Got a job for the summer. It was a good one, and I worked with some really cool people. Was doing some good work on water conservation. At the end of it all, presented a proposal to make the whole thing work better. Still waiting to hear a reply from the powers that be on whether it will be taken to the next step. Should be fun if it works out, cause I will have basically written my own job description.

Now, the season is over yet again, and I find myself back to working on my woodworking and looking for work. Oh, and updating my blog again. :P

Will try to post some pictures of my work soon.

And we will see how long I keep this up this time around.

~ matt

Tuesday, February 8, 2011

Almost done





So close to done. My hands are beat up, my back hurts.

Legs are on, and this thing is solid. I stopped by a woodworking shop today, and the bench they had for sale for $1800 was so flimsy I thought I might break it. Not so with mine.

It is not perfect. There are errors, mistakes a plenty. I learned a lot in this project, that is certain.

But it is mine. I made it. All myself. With only hand tools.

~ matt

Wednesday, January 26, 2011

Cutting joints



"Fit thirty spokes into the hub of a wheel.
It is the space between the spokes that makes the wheel valuable; thus the vehicle can be put to use.

Bake clay and make it into cups.
It is the space within the cup that makes it valuable; thus the cup is useful.

Cut out doors and windows.
It is the space created by the doors and windows which makes them valuable; thus a house is useful.

Therefore, what has substance is beneficial.
What is without substance is useful."

Tuesday, January 25, 2011

Coming together



"Life, death, preservation, loss, failure, success, poverty, riches, worthiness, unworthiness, slander, fame, hunger, thirst, cold, heat - these are the alternations of the world, the workings of fate. Day and night they change place before us and wisdom cannot spy out their source. Therefore, they should not be enough to destroy your harmony; they should not be allowed to enter the storehouse of spirit. If you can harmonize and delight in them, master them and never be at a loss for joy, if you can do this day and night without break and make it be spring with everything, mingling with all and creating the moment within your own mind- this is what i call being whole in power."

Joints



"You cannot discuss the ocean with a well frog - he's limited by the space he lives in. You can't discuss ice with a summer insect- he's bound to a single season. You can't discuss the Way with a cramped scholar- he's shackled by his doctrines."

Sunday, January 23, 2011

Work in Progress



Been a long while since I have written here. Sorry for the long delay, but things have been busy and such. Lets see if I can remember what all has happened since I last wrote.

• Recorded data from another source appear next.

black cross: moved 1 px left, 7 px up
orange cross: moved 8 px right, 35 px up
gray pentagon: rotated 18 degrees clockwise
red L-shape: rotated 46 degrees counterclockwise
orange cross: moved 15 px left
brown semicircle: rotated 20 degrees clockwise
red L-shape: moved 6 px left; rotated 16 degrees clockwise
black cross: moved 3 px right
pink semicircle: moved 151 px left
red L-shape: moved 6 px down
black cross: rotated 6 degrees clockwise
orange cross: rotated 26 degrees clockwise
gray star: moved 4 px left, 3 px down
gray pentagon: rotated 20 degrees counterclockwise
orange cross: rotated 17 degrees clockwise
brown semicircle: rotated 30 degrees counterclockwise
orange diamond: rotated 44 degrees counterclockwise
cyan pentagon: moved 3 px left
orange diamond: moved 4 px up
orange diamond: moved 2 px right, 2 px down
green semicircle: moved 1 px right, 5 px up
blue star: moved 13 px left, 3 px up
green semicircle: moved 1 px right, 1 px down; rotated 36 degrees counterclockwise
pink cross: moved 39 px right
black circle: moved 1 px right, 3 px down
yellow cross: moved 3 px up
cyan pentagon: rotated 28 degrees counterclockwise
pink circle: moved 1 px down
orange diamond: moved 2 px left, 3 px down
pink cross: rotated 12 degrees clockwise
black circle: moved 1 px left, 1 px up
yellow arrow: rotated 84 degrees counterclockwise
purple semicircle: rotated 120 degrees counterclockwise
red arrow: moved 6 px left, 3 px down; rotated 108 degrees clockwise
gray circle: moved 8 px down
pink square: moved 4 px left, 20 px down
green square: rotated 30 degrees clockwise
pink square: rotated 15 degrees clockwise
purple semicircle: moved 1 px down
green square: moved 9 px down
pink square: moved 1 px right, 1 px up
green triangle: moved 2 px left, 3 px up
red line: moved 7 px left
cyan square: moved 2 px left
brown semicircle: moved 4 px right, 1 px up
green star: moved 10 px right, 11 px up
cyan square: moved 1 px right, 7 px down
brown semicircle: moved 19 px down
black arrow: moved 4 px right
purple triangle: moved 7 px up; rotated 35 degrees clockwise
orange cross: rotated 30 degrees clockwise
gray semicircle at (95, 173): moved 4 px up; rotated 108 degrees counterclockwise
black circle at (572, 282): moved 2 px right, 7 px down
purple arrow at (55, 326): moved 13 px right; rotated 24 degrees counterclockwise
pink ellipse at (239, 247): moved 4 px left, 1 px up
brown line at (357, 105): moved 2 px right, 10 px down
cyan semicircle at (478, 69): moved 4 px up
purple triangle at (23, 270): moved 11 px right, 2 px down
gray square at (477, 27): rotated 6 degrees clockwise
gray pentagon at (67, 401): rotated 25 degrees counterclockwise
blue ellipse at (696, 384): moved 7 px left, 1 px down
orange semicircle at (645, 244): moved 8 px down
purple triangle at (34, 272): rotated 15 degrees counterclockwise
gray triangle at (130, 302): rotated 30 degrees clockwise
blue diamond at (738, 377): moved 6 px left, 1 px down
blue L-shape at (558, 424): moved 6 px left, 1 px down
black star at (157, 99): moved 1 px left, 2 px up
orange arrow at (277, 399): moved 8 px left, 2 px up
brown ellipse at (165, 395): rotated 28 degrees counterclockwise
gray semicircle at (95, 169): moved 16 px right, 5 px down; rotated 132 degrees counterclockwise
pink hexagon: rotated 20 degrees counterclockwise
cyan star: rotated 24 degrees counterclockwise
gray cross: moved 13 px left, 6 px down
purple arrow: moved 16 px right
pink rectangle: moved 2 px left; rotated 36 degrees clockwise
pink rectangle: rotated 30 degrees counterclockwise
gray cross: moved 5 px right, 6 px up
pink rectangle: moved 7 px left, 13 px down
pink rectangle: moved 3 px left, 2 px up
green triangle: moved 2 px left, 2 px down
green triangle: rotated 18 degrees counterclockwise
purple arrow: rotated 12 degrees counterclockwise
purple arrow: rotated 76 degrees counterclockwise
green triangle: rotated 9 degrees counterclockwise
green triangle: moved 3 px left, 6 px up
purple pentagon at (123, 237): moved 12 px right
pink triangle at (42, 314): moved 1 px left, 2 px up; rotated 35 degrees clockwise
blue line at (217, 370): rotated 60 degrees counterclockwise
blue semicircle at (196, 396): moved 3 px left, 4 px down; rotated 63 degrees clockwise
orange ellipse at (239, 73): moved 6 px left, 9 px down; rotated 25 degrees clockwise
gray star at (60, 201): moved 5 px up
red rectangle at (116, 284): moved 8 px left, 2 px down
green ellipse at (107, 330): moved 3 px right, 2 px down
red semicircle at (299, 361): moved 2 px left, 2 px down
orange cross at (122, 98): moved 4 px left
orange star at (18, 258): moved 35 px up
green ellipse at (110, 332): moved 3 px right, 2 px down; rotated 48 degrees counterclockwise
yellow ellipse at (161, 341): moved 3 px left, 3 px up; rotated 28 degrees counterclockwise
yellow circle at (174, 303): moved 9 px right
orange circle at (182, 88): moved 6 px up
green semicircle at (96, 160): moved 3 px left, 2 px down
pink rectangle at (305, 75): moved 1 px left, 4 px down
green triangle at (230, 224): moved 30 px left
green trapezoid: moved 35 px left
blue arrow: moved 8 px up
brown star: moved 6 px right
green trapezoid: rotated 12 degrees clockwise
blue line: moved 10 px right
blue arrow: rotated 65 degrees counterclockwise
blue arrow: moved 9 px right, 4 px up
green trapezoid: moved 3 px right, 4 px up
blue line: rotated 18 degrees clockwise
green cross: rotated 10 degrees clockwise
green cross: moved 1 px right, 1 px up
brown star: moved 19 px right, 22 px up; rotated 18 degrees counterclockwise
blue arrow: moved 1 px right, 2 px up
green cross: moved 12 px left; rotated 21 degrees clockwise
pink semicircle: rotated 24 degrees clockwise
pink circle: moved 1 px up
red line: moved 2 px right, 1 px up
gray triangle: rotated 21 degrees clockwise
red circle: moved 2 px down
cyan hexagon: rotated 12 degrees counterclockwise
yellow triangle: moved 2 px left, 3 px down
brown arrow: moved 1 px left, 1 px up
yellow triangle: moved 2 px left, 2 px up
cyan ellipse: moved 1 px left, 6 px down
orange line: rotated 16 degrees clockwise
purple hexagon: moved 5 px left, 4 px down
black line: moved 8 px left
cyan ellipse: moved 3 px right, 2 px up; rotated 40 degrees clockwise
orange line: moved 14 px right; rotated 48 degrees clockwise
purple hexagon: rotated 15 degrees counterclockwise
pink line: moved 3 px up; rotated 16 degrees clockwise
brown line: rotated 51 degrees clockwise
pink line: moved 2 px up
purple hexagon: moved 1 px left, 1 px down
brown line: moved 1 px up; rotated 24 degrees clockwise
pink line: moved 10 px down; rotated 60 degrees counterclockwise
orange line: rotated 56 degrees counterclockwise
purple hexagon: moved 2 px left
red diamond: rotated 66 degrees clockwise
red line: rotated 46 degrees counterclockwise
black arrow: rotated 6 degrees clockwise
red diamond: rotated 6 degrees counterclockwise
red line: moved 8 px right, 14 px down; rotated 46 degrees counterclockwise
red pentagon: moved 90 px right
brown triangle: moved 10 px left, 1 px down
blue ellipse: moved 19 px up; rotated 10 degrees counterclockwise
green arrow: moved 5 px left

I built my sawhorses, which is good because they have been holding up my benchtop, and have been serving as its legs. Not an ideal situation by any means, as it is really too low to be ergonomic. The "bench" height is around 25", and I need the bench to be 32" high. Bit of a difference, and believe me, my back feels it.

I worked a lot on my mom's table, which turned into a fiasco. I was trying to use very marginal lumber, and by shear force of will make it work. Well, that is not entirely accurate... The big issue is that I was trying to make these pieces something they were not, namely straight and free of serious flaws. I got to watch my efforts explode in my face, literally. The a piece had internal stresses (caused by a curvy trunk being cut into a straight board) which I did not discover until I was ripping a board in half to fix a bow. My saw hit the place where there were conflicting forces, and then through that place and therein relieving those opposing forces in the appearance of several large and table-top ruining shatterings. I was a bit depressed.

Then I found some better wood from my stack, joined it, and in 1 hour had something better than what had taken me 10 hours before.

At least I learned a lot. I guess. Sigh.

So, now my back is telling me that I need to complete my bench. The big reason I put it off was because it was going to be very time consuming, but it has to happen. I was really hoping to have some piece of furniture done before this point, but it is what it is.